こうして、俺も戦闘へと加わる。が、その瞬間、俺たちに向かって黒い稲妻が放たれた。俺たちはそれを難なくかわす。

黒い稲妻が放たれた方向を向くとリーダー格っぽい人物がこちらを向いて立っていた。隣には杉本がいる。


「貴方だれですかね〜。さっきまではこちらが優勢だったのに一気に傾いちゃったじゃないないないですか〜。これは困ります。ね〜、勇者様。」


そう言って、杉本の肩に寄りかかる。

あの反応を見るにあいつにはまだ余裕がありそうだ。何か仕掛けてくると考えていいだろう。

俺は警戒をあげる。もしものことにならぬようステータスを確認することを忘れない。


【杉本 健二】

種族:はぐれ勇者

レベル:560

攻撃力:43000(+100000)

防御力:42000(+100000)

魔攻撃:43000(+100000)

魔防御:45000(+100000)

魔力:42000(+100000)

俊敏:40000(+100000)

運:500

【能力】

ユニークスキル

『裏切者』

エクストラスキル

『斧王レベル61』

スキル

『闇魔法レベル86』

『呪法レベル50』

ギフトスキル

『創造神の加護(魔神の加護)』

【状態異常】

催眠


【ユーメル・フォシアヌス】

種族:魔人

レベル:100

攻撃力:12000(+200000)

防御力:14000(+200000)

魔攻撃:15000(+200000)

魔防御:10000(+200000)

魔力:15000(+200000)

俊敏:8000(+200000)

運:1

【能力】

ユニークスキル

『脅迫者』

エクストラスキル

『黒雷魔法レベル20』

スキル

『火魔法レベル60』

『探知レベル20』

『倉庫レベル20』

ギフトスキル

『創造神の寵愛(魔神の寵愛)』

『創造神の玩具(魔神の懐刀)』


2人はこのようなステータスだった。杉本ははぐれ勇者、ユーメルは魔人、この世界の種族は実に便利なものだ。

結果から言うと、今の勇者たちでは分が悪い。ただ、これであいつが余裕だった理由も分かった。

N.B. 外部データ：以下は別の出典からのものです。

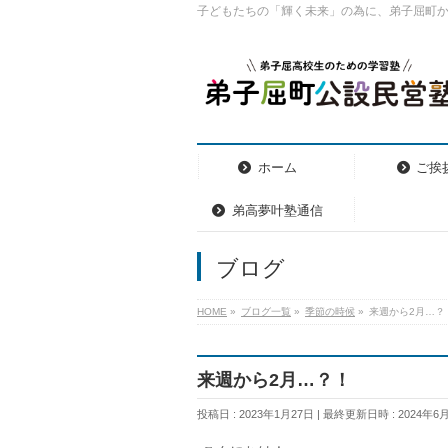
子どもたちの「輝く未来」の為に、弟子屈町
ホーム
ご挨
弟高夢叶塾通信
ブログ
HOME
»
ブログ一覧
»
季節の時候
»
来週から2月…？
来週から2月…？！
投稿日 : 2023年1月27日
最終更新日時 : 2024年6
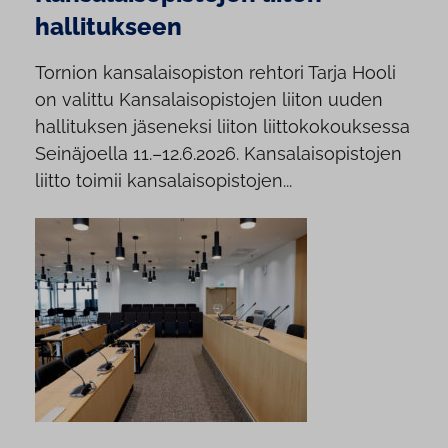
hallitukseen
Tornion kansalaisopiston rehtori Tarja Hooli
on valittu Kansalaisopistojen liiton uuden
hallituksen jäseneksi liiton liittokokouksessa
Seinäjoella 11.–12.6.2026. Kansalaisopistojen
liitto toimii kansalaisopistojen...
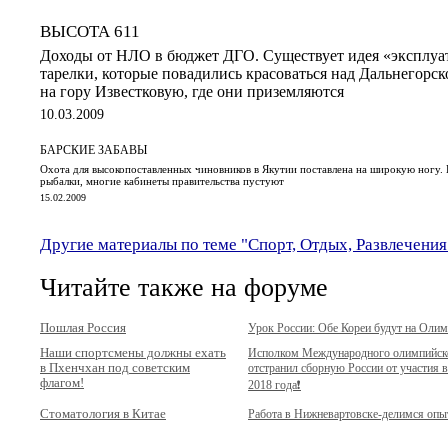
ВЫСОТА 611
Доходы от НЛО в бюджет ДГО. Существует идея «эксплуа
тарелки, которые повадились красоваться над Дальнегорск
на гору Известковую, где они приземляются
10.03.2009
БАРСКИЕ ЗАБАВЫ
Охота для высокопоставленных чиновников в Якутии поставлена на широкую ногу. В
рыбалки, многие кабинеты правительства пустуют
15.02.2009
Другие материалы по теме "Спорт, Отдых, Развлечения
Читайте также на форуме
Пошлая Россия
Урок России: Обе Кореи будут на Оли
Наши спортсмены должны ехать
Исполком Международного олимпийск
в Пхенчхан под советским
отстранил сборную России от участия 
флагом!
2018 года❗️
Стоматология в Китае
Работа в Нижневартовске-делимся оп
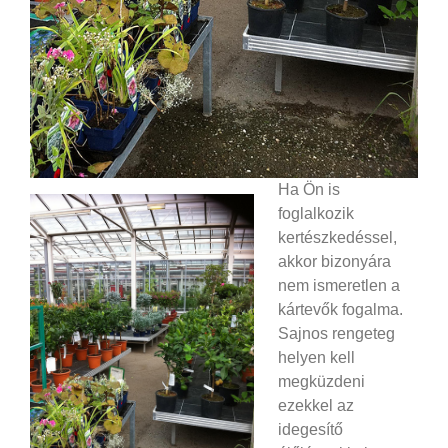
Ha Ön is
foglalkozik
kertészkedéssel,
akkor bizonyára
nem ismeretlen a
kártevők fogalma.
Sajnos rengeteg
helyen kell
megküzdeni
ezekkel az
idegesítő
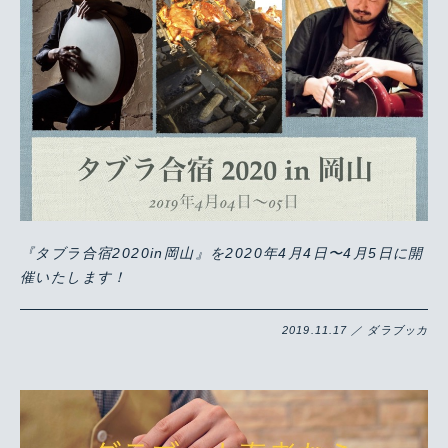
『タブラ合宿2020in岡山』を2020年4月4日〜4月5日に開
催いたします！
2019.11.17 ／ ダラブッカ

しかし、ブラフマーのやつはやり過ぎだ。ユーメルに関してはステータス値を+200000もしている。この世界でこんなことをすれば、断トツで世界最強になってしまうのではないだろうか。


(俺とアスモデウスで相手をするしかないか。)


「ど〜〜したんですかあ?そんな難しい顔しちゃって〜。まさか、実力の差に気がついたんですかあ?」


「いえ、貴方程度に負ける私ではありません。」


「はあ?」


俺の言葉に反応し、ユーメルは俺を睨む。


「てめえ。調子乗ってんじゃねえぞ。」


「あら、本当のことを言っただけですが。気に障りましたか?」


「イ、イヅナさん!」


あからさまな俺の挑発。颯太はそれを良しとしないのか、俺の方を向く。しかし、俺はやめるつもりはない。このままいけば間違いなく、俺の挑発に乗ったユーメルと戦うこととなる。

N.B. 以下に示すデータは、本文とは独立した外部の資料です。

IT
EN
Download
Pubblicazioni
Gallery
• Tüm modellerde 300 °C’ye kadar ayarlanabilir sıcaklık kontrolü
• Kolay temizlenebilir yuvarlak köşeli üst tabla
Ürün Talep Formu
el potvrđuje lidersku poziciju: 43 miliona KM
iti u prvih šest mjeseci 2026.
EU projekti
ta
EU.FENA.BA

この場で1番の実力(俺やアスモデウスを除く)の持ち主がこのユーメルだ。俺が戦うのが得策といえよう。

ユーメルは『倉庫』のスキルでしまっていた鎌を取り出す。


「やっさしい僕様もお怒りだ。殺してやる。」


ユーメルは俺と戦う気満々なようだ。しかし、そんなユーメルよりも先に俺に攻撃を仕掛けてくるものがいた。


「……イヅナ……イヅナ!!!」


杉本だ。全く、めんどくさい。


「皆さん。私が杉本さんを引き受けるので、その間、もう1人を頼むます。」


少しの間ならもつ。そう考えた俺は杉本を先に片付け、ユーメルの相手を勇者たちに頼んだ。


「任せてくれ。しかし、君1人で杉本は…。」


「大丈夫です。」


俺はそう応え、颯太の瞳を見つめる。


「ふっ。何故かわからないが、君ならなんとかしてくれる気がするよ。」


笑顔で颯太は言う。


「そうですか?」


「ああ、そうさ。」


颯太は俺に背を向け、ユーメルの方へと向きなおる。


「イヅナさん。頼んだ。」


「はい。頼まれました。」


「行くぞ!」


「「「おおお!!!」」」


勇者たちは一斉にユーメルに向かって行った。残った俺、いや、俺たち。


「それでは、やりますか。」


「ガァァアアア!!!」


その戦いが今、始まる。













更新サボり過ぎでした。申し訳ない。